Copy out the lines unchanged, from the start of the records through the line containing "v(7.56, 15.8) *", both ends included.

(Records from a data source)
# # # # #

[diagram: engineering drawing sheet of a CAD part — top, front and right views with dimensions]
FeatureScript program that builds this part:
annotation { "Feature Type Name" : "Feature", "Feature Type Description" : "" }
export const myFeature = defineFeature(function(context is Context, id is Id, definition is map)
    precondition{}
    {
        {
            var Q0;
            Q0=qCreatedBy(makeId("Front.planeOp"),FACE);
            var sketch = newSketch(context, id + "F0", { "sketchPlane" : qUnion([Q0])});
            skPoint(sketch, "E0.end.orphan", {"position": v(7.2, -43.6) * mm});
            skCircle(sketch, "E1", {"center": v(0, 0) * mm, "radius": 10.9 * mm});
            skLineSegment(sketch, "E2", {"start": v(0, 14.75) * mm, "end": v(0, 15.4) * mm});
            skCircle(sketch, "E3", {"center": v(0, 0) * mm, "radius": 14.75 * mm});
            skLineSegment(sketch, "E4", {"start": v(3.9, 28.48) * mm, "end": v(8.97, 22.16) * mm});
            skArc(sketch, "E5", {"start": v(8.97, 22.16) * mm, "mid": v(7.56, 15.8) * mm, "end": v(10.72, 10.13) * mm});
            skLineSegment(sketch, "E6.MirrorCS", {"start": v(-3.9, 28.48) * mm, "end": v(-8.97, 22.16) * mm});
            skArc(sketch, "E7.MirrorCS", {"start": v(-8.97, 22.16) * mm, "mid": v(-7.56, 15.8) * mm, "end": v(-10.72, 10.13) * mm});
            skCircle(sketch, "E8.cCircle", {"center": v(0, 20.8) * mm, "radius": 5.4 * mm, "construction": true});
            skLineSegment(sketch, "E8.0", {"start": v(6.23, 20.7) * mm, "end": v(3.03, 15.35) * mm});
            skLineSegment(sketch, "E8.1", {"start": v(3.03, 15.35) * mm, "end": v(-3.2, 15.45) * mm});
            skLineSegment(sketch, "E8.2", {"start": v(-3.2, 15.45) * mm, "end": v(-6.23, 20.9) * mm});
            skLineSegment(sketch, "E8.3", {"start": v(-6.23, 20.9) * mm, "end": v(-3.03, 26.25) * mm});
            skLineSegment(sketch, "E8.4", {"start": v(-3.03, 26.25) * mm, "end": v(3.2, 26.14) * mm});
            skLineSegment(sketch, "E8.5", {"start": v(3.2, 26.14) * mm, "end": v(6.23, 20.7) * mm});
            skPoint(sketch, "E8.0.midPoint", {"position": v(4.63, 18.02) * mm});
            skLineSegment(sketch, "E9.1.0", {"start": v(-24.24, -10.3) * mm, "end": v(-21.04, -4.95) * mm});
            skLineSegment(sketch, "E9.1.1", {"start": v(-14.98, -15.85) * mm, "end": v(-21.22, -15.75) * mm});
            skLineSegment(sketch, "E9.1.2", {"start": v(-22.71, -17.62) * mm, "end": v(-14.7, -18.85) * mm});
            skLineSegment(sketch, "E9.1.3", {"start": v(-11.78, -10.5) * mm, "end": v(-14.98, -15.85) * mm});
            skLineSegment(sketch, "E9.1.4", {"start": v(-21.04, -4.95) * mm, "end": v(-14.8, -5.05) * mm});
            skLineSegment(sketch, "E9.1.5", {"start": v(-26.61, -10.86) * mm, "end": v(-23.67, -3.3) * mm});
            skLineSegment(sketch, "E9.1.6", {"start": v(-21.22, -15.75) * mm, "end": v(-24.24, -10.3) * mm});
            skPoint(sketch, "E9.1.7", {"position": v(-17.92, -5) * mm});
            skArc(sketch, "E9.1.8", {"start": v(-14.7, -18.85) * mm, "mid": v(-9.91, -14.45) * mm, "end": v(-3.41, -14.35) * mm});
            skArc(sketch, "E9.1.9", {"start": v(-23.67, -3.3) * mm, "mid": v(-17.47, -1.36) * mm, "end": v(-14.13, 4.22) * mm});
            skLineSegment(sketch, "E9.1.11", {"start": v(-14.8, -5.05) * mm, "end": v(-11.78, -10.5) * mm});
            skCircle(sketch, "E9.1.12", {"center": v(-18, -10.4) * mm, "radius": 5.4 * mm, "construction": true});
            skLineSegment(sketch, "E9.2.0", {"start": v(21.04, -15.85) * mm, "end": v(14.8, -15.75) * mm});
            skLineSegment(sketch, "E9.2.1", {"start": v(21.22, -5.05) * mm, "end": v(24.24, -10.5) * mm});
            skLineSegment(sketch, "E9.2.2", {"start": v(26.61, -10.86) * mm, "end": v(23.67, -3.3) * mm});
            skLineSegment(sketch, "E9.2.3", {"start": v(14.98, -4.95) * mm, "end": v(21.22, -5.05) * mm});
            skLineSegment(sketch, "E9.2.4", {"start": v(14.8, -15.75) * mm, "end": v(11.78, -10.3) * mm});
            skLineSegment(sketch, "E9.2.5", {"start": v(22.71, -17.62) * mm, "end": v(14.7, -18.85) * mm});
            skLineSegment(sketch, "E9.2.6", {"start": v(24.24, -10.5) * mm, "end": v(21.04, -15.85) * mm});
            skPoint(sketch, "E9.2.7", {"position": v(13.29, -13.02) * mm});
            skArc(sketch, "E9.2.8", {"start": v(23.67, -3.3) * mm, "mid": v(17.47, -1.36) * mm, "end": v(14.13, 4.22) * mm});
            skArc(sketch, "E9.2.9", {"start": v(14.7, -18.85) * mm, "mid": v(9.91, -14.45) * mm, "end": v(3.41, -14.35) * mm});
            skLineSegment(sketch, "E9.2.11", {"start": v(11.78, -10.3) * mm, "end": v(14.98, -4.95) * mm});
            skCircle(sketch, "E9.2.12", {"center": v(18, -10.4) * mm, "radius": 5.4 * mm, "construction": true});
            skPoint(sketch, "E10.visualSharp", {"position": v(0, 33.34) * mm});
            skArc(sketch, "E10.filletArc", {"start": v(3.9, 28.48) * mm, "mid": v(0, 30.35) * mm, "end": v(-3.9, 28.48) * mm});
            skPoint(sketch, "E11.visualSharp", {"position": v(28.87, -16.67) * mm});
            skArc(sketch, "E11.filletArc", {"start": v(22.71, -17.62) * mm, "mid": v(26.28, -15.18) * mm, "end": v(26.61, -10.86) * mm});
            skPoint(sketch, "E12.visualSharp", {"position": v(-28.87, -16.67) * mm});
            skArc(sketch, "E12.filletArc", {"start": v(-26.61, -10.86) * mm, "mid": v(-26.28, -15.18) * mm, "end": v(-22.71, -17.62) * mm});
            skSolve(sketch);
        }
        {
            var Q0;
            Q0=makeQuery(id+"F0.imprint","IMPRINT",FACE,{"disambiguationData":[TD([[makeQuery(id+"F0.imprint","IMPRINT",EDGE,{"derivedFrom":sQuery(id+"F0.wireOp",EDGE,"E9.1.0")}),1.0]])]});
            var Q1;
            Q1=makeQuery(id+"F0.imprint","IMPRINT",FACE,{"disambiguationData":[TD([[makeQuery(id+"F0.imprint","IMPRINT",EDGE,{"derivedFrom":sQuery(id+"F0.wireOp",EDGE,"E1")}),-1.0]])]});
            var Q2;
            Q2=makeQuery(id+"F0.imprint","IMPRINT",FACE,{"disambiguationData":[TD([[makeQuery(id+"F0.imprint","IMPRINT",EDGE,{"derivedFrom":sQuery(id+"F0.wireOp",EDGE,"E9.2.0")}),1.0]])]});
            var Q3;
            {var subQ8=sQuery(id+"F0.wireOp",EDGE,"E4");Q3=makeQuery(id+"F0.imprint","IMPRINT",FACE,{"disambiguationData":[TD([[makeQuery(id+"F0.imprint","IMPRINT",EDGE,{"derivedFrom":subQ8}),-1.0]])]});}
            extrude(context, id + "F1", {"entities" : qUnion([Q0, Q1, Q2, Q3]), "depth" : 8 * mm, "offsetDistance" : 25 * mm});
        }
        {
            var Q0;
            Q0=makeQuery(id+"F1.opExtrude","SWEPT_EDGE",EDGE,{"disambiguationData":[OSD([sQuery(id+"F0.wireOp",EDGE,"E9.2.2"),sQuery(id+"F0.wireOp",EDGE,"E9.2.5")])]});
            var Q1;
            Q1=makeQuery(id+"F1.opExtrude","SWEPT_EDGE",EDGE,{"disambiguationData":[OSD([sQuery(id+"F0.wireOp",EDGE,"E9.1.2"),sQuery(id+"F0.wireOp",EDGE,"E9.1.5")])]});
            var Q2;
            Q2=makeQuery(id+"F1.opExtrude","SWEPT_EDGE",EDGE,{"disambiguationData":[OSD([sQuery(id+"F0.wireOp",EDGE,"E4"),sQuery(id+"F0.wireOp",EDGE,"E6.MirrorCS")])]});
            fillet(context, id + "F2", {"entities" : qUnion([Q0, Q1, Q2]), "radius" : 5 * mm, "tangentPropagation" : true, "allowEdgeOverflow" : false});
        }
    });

# # # # #

**SOLUTION TO THIS PROBLEM**
[diagram: engineering drawing sheet of a CAD part — top, front and right views with dimensions]
FeatureScript program that builds this part:
annotation { "Feature Type Name" : "Feature", "Feature Type Description" : "" }
export const myFeature = defineFeature(function(context is Context, id is Id, definition is map)
    precondition{}
    {
        {
            var Q0;
            Q0=qCreatedBy(makeId("Front.planeOp"),FACE);
            var sketch = newSketch(context, id + "F0", { "sketchPlane" : qUnion([Q0])});
            skPoint(sketch, "E0.end.orphan", {"position": v(7.2, -43.6) * mm});
            skCircle(sketch, "E1", {"center": v(0, 0) * mm, "radius": 10.9 * mm});
            skLineSegment(sketch, "E2", {"start": v(0, 14.75) * mm, "end": v(0, 15.4) * mm});
            skCircle(sketch, "E3", {"center": v(0, 0) * mm, "radius": 14.75 * mm});
            skLineSegment(sketch, "E4", {"start": v(3.9, 28.48) * mm, "end": v(8.97, 22.16) * mm});
            skArc(sketch, "E5", {"start": v(8.97, 22.16) * mm, "mid": v(7.56, 15.8) * mm, "end": v(10.72, 10.13) * mm});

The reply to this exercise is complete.